--- BEGIN Document ---

That's so amazing. I love that approach. So you talked about kind of taking the landscape by doing some tracking initially and I think we talked about this on my episode with you. But I do that with clients just to we sort of log their thinking for a week to get the landscape of our mind. And so I'm curious what are some of the mental mindset things that you see over and over again that we need to look at or address when it comes to really shifting our approach in a healthy way in the area that you work in?

Speaker 2:

Yeah, Hmm, okay. So the first one is very easy. It comes to mind really quickly when you ask that question, and that is how we look at food and nutrition with regards to all or nothing thinking. So I would argue that this is probably the thing that I see women struggle with the most because somewhere along the line, probably diet culture introduced to us this concept of eating perfectly, which is a complete fairy tale. Right, it doesn't exist. No one can eat perfectly. It's just not a thing. There is no perfect diet or one right way to eat.

--- END Document ---
--- BEGIN Recorded information ---

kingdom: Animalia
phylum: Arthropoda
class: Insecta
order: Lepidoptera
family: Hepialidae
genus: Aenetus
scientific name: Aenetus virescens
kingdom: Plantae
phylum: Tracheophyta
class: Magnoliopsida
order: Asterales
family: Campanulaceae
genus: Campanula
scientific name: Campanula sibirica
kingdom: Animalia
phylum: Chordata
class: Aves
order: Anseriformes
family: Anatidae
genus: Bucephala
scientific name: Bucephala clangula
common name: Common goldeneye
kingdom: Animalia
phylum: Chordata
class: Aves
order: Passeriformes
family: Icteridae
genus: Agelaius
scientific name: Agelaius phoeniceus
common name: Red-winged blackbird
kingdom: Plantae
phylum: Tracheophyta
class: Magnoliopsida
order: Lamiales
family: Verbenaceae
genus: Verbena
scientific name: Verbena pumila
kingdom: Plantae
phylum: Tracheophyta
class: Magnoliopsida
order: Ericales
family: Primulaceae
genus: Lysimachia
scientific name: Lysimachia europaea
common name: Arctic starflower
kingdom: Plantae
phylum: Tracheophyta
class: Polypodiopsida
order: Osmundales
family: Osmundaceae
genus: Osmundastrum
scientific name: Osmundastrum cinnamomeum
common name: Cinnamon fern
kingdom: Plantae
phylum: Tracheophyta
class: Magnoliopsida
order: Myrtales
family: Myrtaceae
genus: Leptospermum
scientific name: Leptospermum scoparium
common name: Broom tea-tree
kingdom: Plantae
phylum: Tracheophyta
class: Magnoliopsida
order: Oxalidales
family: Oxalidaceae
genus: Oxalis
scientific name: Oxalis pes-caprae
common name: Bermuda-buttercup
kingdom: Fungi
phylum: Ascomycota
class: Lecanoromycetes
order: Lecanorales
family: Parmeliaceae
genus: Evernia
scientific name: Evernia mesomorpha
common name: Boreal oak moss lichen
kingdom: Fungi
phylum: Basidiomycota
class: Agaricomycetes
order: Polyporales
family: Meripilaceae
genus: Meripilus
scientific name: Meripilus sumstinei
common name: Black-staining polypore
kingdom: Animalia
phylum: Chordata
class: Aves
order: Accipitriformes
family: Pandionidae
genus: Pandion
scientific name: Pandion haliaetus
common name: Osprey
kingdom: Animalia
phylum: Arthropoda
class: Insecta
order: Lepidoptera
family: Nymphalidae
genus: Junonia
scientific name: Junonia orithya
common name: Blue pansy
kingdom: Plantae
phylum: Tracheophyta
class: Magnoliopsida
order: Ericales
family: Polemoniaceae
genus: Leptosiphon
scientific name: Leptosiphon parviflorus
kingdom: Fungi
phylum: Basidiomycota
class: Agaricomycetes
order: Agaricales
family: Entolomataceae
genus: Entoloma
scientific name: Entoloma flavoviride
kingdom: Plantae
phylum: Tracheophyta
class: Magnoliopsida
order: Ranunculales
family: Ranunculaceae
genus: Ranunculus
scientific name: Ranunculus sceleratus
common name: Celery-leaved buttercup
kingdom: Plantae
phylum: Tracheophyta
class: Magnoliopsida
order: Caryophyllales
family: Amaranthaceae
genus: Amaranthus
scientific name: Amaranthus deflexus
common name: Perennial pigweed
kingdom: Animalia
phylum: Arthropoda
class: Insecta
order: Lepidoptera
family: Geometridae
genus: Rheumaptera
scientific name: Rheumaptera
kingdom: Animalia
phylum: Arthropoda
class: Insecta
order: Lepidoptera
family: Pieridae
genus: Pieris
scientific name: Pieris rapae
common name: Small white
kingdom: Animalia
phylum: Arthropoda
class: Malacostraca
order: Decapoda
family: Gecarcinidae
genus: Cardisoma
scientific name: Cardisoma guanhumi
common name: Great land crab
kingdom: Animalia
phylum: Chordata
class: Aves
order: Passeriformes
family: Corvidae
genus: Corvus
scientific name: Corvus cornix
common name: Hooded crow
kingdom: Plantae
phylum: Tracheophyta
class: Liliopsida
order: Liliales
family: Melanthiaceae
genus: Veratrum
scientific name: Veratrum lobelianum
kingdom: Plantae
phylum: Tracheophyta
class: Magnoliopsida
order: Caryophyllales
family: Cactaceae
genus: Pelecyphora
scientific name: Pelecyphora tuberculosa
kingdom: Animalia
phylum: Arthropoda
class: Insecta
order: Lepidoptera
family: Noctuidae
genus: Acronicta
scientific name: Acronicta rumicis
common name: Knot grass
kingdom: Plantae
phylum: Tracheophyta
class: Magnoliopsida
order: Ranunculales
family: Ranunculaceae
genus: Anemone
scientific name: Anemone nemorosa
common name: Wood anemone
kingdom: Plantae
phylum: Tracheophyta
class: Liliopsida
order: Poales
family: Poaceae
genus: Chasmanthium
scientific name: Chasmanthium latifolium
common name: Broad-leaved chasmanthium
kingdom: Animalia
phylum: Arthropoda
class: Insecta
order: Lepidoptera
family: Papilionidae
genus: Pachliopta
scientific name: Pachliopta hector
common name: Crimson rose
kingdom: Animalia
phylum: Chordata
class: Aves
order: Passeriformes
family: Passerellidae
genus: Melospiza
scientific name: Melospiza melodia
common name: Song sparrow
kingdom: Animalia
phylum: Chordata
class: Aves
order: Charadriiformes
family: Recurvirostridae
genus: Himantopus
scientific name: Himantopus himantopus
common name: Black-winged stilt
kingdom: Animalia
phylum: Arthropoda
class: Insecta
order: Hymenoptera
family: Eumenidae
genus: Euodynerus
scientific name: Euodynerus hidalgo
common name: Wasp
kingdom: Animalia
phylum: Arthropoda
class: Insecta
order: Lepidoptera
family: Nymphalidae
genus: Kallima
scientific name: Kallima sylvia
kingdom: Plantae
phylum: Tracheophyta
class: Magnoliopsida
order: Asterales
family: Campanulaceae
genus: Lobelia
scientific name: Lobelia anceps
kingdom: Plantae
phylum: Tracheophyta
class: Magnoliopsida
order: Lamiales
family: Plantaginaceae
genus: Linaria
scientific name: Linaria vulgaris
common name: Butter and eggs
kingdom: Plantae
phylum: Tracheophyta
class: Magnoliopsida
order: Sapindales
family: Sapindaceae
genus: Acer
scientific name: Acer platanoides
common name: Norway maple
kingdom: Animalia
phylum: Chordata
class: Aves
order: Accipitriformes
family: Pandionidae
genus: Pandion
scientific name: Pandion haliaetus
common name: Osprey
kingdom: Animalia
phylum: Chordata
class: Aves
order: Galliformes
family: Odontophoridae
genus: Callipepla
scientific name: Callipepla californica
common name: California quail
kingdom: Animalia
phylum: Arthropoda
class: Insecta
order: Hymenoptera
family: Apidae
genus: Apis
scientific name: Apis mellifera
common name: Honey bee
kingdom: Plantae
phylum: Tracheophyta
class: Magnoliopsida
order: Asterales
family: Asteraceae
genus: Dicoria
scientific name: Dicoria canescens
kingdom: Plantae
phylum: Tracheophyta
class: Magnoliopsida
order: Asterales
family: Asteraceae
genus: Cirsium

--- END Recorded information ---

Decide whether each statement agrees with the transcript, answering yes or no and quoting the words of the transcript that settle it: (a) the first speaker has clients log their thinking for a week; (b) the second speaker says a person can eat perfectly; (c) the second speaker suggests diet culture introduced the idea of eating perfectly.

(a) Yes: "we sort of log their thinking for a week"
(b) No: "No one can eat perfectly."
(c) Yes: "probably diet culture introduced to us this concept of eating perfectly"